## [To do]
- a) Display each line in the rows below that contains the string "Answer".
- b) Carry on the Göttingen family history passage below, starting after its final sentence.

## [Reading text]
• • • • • • •

Saturday’s long day of family history began at the old Jewish cemetery, a 10-minute drive southwest of the city center. There we met our guide, Berndt Schaller, an octogenarian theologian and retired scholar of Jewish history. Schaller, though not Jewish, wore a black velvet kippah over his thin gray hair. He walks with the support of two red crutches, which he is prone to waving in the air when he wants to emphasize a point. Schaller led us among the gnarled stone gravestones, using his crutches to pull stray branches out of the way, the ground damp and springy beneath our feet. He showed us the graves of Max Raphael and Gertrud, Nathan and Betty, the stones etched with harsh-sounding names—Riga, Auschwitz. We also see many Hahn graves from earlier years, natural deaths, childhood deaths, stretching back through the 1800s. “We’ll find space for Hanni and Rudolf at some point,” said Hayden. The mood was solemn, silent, save for the roar of the cars from a nearby highway, as Hayden said Kaddish for his grandparents.

It was an emotional morning, and Hayden was clearly tense. As we walked, he strode briskly a few paces ahead of the rest of us, cutting an imposing figure in a long black coat, wire-framed ray-bans and a pageboy cap. Occasionally he stopped to listen to Schaller’s remarks, or to regale the group with an anecdote or historical tidbit. A yellow folder was tucked under his arm with scribbled sheets of loose-leaf paper containing notes for the many speeches he would give this weekend. Just the night before, he had given a dense academic lecture upon receiving his honorary doctorate from Göttingen University. Shortly after, he had given a searing oration in front of over a hundred scientific luminaries in honor of the TEVA-sponsored “Germany Israel Brain Alliance,” speaking passionately about his grandparents’ legacy and his hope for a more peaceful and collaborative future, while imploring the audience to look to Germany as a “prism through which we can all think harder about the danger of stereotypes and the difference between us and them.”

But now the academic and corporate fanfare was over. It was time to focus on his true purpose for the trip: To bring the town of his grandparents alive for his children, and to find a way, somehow, to move forward as a family. Today was to be a much more personal journey.

Hayden has been back a few times over the years, and as we walked he peeled back the city’s history for us in layers: There was the Hahns’ Göttingen, of course, and the horrific Nazi years, but there were also glimpses of a more recent history and the relationship he has forged with the city over the past few decades. As we exited the graveyard, Hayden pointed out the grave of Arthur Levi, who died in 2007. Hayden met Levi on a trip to Göttingen in 1986, back when Levi was an aspiring city mayoral candidate. Levi was one of the few Jews who returned to Göttingen after the war, and he had been a friend of Roger Hayden’s growing up. During that visit, Hayden had spotted a Mappah, a cloth Torah cover belonging to his grandfather, in the city museum’s collection. Levi gave him assurances that it would be returned to him, despite the city council’s refusal. On Feb. 4, 1987, a Canada Post mailman rang the doorbell at Hayden’s house in Vancouver with a package. It was the Mappah, a gift from Göttingen’s new mayor, Arthur Levi. Hayden’s third daughter, Jessica Raphaela Hayden—named for her great-grandfather, Raphael—was born that same day.

• • • • • • •

Stored items:
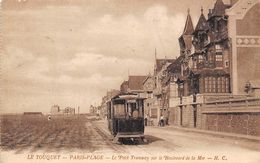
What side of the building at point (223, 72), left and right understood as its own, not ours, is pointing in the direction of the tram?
front

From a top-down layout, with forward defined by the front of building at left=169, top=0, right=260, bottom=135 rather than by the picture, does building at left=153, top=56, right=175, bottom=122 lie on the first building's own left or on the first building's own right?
on the first building's own right
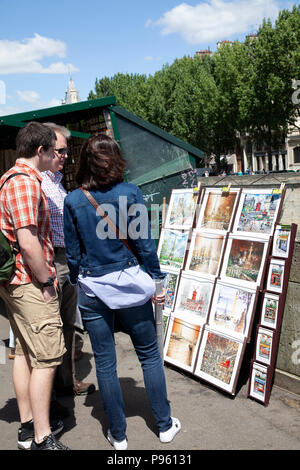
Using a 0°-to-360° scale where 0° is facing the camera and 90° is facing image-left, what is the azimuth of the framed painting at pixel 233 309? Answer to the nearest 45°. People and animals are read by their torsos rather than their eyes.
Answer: approximately 45°

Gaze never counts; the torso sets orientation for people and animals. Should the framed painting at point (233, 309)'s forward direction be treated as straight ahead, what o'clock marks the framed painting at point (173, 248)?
the framed painting at point (173, 248) is roughly at 3 o'clock from the framed painting at point (233, 309).

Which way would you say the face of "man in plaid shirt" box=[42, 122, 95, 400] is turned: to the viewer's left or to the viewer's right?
to the viewer's right

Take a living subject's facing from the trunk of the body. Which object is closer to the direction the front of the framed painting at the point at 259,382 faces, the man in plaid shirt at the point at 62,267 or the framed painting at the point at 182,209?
the man in plaid shirt

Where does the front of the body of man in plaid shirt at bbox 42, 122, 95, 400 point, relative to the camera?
to the viewer's right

• • • • • • •

## [Responses to the tasks]
- a)
Using a 0°-to-360° scale where 0° is facing the camera and 90° is facing image-left, what is the azimuth of the framed painting at pixel 233 309? Answer to the nearest 45°. People and animals are read by their torsos rather than their eyes.
Answer: approximately 45°

- b)
After the cemetery tour and return of the objects, we piled into vans and headed to the Hainberg Gymnasium to meet with our next guide, Tom Walliser, who would be showing us around the schools that Hanni and Roger attended. Fair, with clear blue eyes, gaunt cheeks and a buzzed head, Walliser wore a fanny-pack cinched around his waist and a pair of hiking boots, as if about to lead a particularly intensive class field trip. “I see this in many ways as homecoming for Hanni and Rudolf,” he said eagerly.

Hayden met Walliser for the first time back in 2011 and was immediately taken by him. Growing up with conservative parents who physically and psychologically abused him, with a grandmother who was a Nazi functionary and staunch supporter of South African apartheid, Walliser had a suffering that kindled a rebellious spirit in him. “What Michael said yesterday about the importance of dissent is my philosophy too,” he told our group. “I think we are linked in a certain way. We have a similar way of looking.”

Walliser believes in teaching by doing, in having his students speak with survivors and refugees, in digging through archives and in engaging with the physical sites of trauma, many of which lie beneath our feet. Back in 2011 he was a teacher at the boys’ school, the Felix Klein Gymnasium (FKG), where he was campaigning to get rid of the so-called “Nazi corner” a regularly maintained monument to the school’s Nazi war dead. Walliser finally got it taken down in 2013, after researching and writing a book about the school’s Nazi past titled FKG under the Swastika. He also succeeded in putting up a monument to the Jewish FKG alums who became victims of Nazism, including Roger Hayden. His activism, however, made his situation at the school untenable, so he quit and went to teach at Hanni’s old school, the Hainberg Gymnasium (HGA).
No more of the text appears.